In the latter part of the 20th century, the Assen exhibition shows us that photography enters the art scene thereby enhancing realism as the choice of style rather than abstract expressionism. Especially Brunelli establishes photo realism as an art form in his work ‘Court Chenage’. He is applying the method of photo realism, whereby the content shown in a photograph is the source which is then reproduced piecemeal by using oils applied to canvas. His photo realism follows Andy Warhol’s pop art. This style coincides with methods also used by Richard Estes in his work ‘The Candy Store’ and by Ralph Goings in his ‘A1Saiuce’.

In addition to a stunning show in a compact space, there are associated life-sized photographs of major events and historically-important persons in the period as if to demonstrate the relationship between artistic content and reality in the United States.

The work of Chuck Close stands out among the realist artists mentioned above, because his portraits are constructed out of hundreds of pieces taken from photographs. However, one of his planned exhibitions was cancelled in May this year because of sexual abuse allegations made as part of the #Me Too movement. Mr. Close denies the allegations.

Catalogue

Mr. Harry Tupan of the Drents Museum and Mr. Stefan Borchardt of Kunsthalle in Emden, directors of the respective museums, in the introduction to the very useful catalogue say that The American Dream is ‘the first presentation of American realist art in Europe’.

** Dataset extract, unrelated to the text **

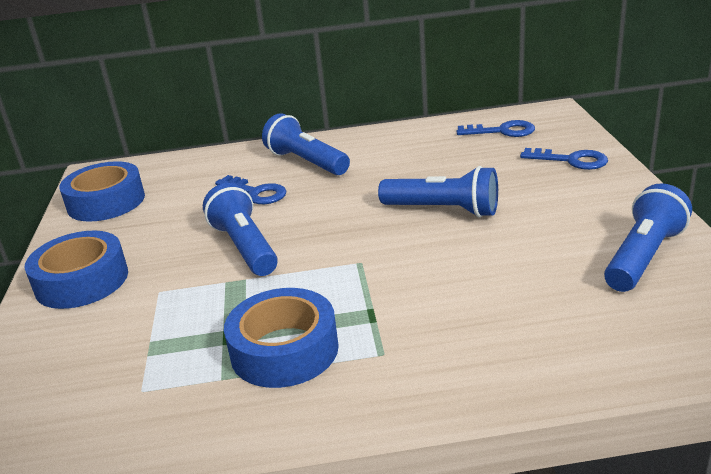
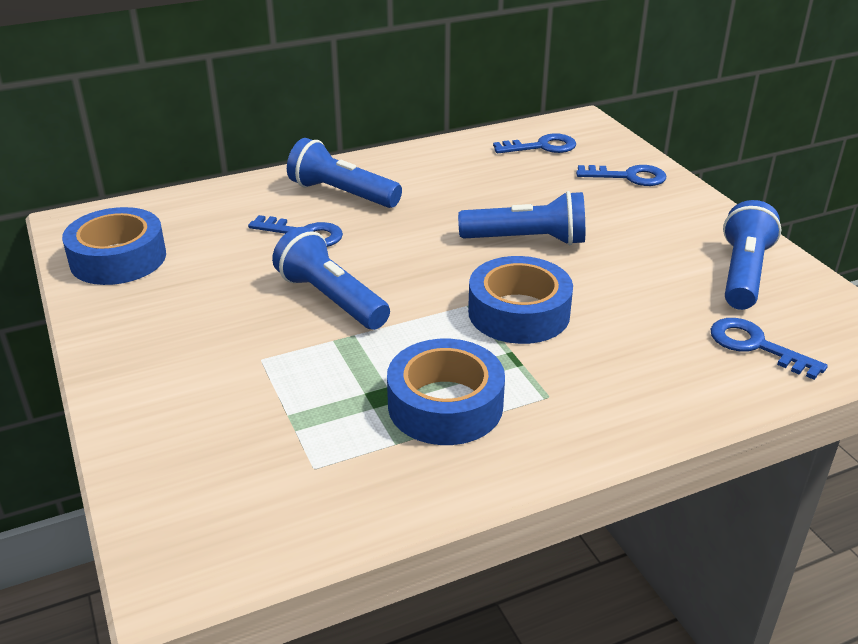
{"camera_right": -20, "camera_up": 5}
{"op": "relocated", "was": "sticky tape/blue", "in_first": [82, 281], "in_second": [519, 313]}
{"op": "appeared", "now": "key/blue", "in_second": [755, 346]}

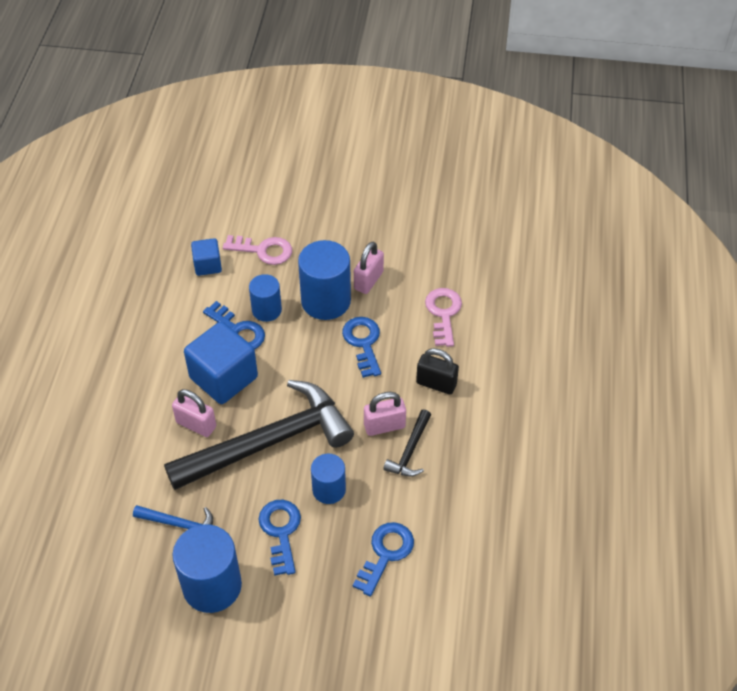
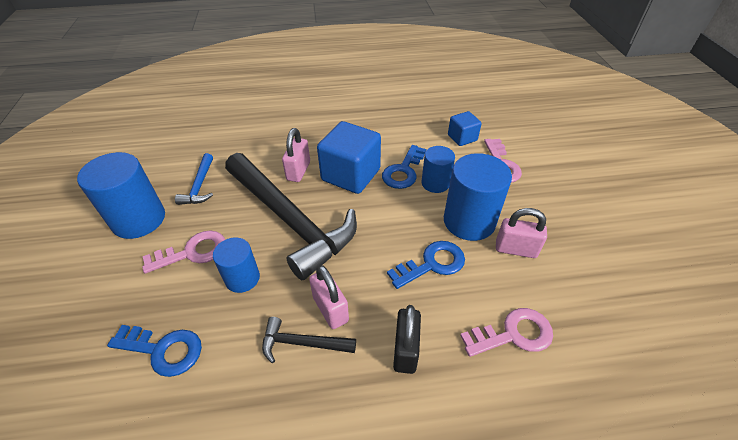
{"camera_right": 75, "camera_up": -5}
{"op": "colour", "was": "key/blue", "now": "key/pink", "in_first": [281, 531], "in_second": [192, 252]}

The catalogue consists of a preface, a brief overview of American realism from 1945 to the present, and five chapters devoted to specific themes such as portraits, urban social realism, landscapes, daily life and still lifes. It also provides an overview of the artists in the show including pictures, but one artist, Charles Burchfield is overlooked. In addition, it would be helpful if the catalogue included an index wherein page references would be made to the works of the artists shown.

We are looking forward to our visit to Emden to see the other part of The American Dream.